** DOCUMENT PASSAGE **
.....

Tips and Best Practices

When to Use Command Line

  • Quick data checks
  • Development debugging
  • Automation scripts
  • Production environments (SSH)
  • CI/CD pipelines

When to Use GUI Tools (DBeaver, pgAdmin)

  • Exploratory data analysis
  • Complex queries with multiple JOINs
  • Relationship visualization
  • Bulk data editing
  • ER diagram generation

Important Precautions


-- ❌ NEVER do this in production without backup
DROP TABLE Metrics;
DELETE FROM Metrics;  -- Without WHERE
TRUNCATE TABLE Metrics;

-- ✅ ALWAYS backup first
docker exec -t postgres pg_dump -U monitor monitordb > backup_\$(date +%Y%m%d).sql

-- ✅ Use transactions for critical operations
BEGIN;
DELETE FROM Metrics WHERE Timestamp < '2024-01-01';
-- Check result
SELECT COUNT(*) FROM Metrics;
-- If OK: COMMIT; If not: ROLLBACK;
  

Useful Aliases (Optional)

Add to your .bashrc or .zshrc:


# PostgreSQL
alias pgcli='docker exec -it postgres psql -U monitor -d monitordb'
alias pgdump='docker exec -t postgres pg_dump -U monitor monitordb'

# Redis
alias rediscli='docker exec -it redis redis-cli -a redis123'

# MongoDB
alias mongocli='docker exec -it mongodb mongosh -u admin -p admin123'

# Docker Compose
alias dcup='docker-compose up -d'
alias dcdown='docker-compose down'
alias dclogs='docker-compose logs -f'
alias dcps='docker-compose ps'
  

Then simply use:


pgcli
rediscli
mongocli
  

Practical Exercises

Basic Level

  1. Connect to PostgreSQL and list all tables
  2. Query the last 10 records from the Metrics table
  3. Count how many MonitorTargets are active

Intermediate Level

  1. Create a database backup
  2. Export the Metrics table to CSV
  3. Calculate the average CPU for the last 7 days

Advanced Level

  1. Create a script that automates daily backups
  2. Implement a query that identifies anomalous metrics
  3. Configure a custom alias for quick access

Real-World Scenarios

Scenario 1: Quick Production Debug


# SSH into production server
ssh user@production-server

# Check if database is responding
docker exec -it postgres psql -U app -d appdb -c "SELECT 1;"

.....

** COLLECTED MATERIAL **
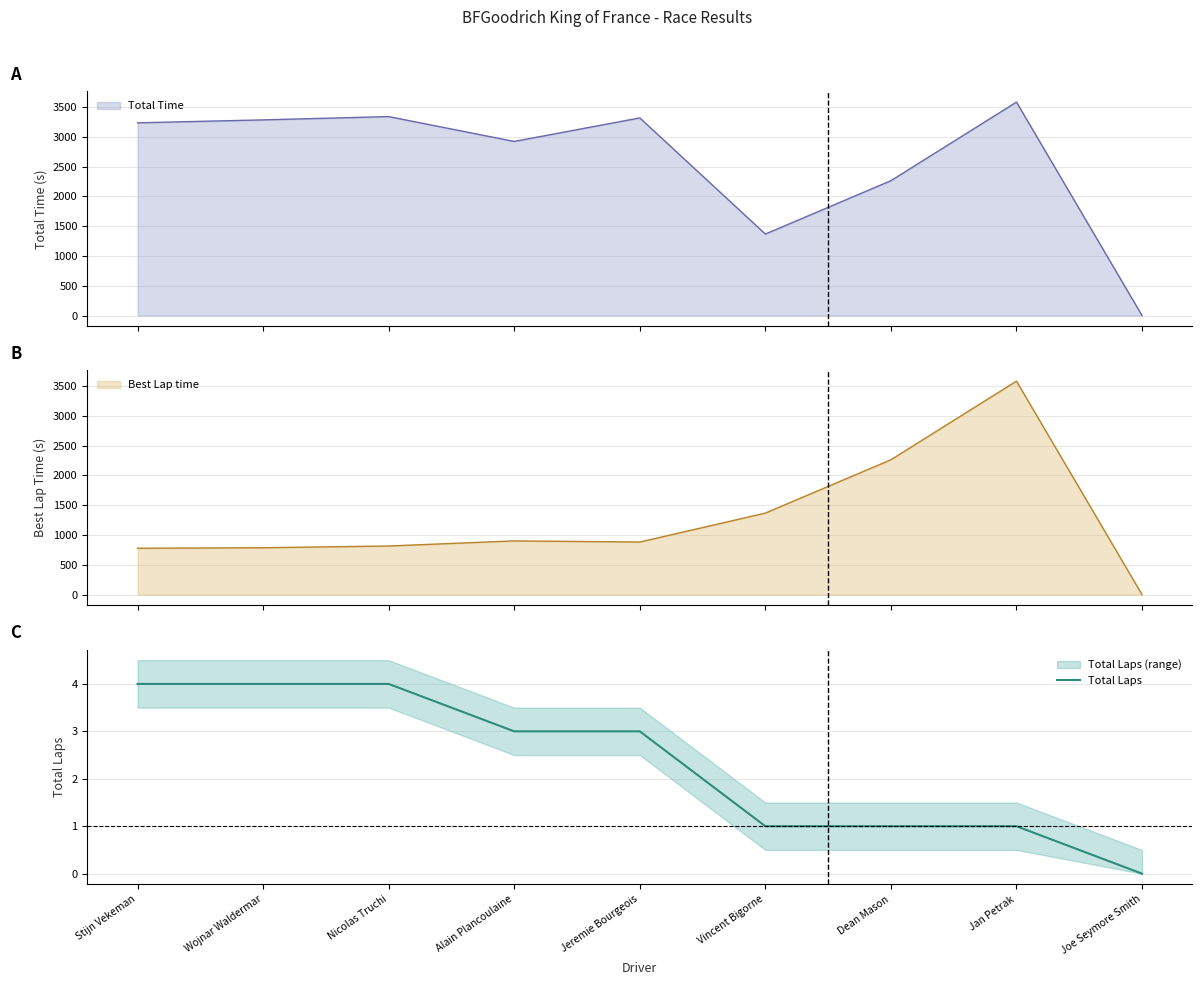

What is the value of the 4th point from the left?

3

.....

** ACTIVITY LIST **
**a)** Which two GUI tools does the tips guide name?
**b)** Rewrite the tips guide from the words "Tips and Best" through "Tools (DBeaver, pgAdmin)", swapping "debugging" for "troubleshooting".
The material can be set aside.

** RESULTS FOR THE EXERCISE **
**a)** DBeaver and pgAdmin.

**b)**
Tips and Best Practices

When to Use Command Line

  • Quick data checks
  • Development troubleshooting
  • Automation scripts
  • Production environments (SSH)
  • CI/CD pipelines

When to Use GUI Tools (DBeaver, pgAdmin)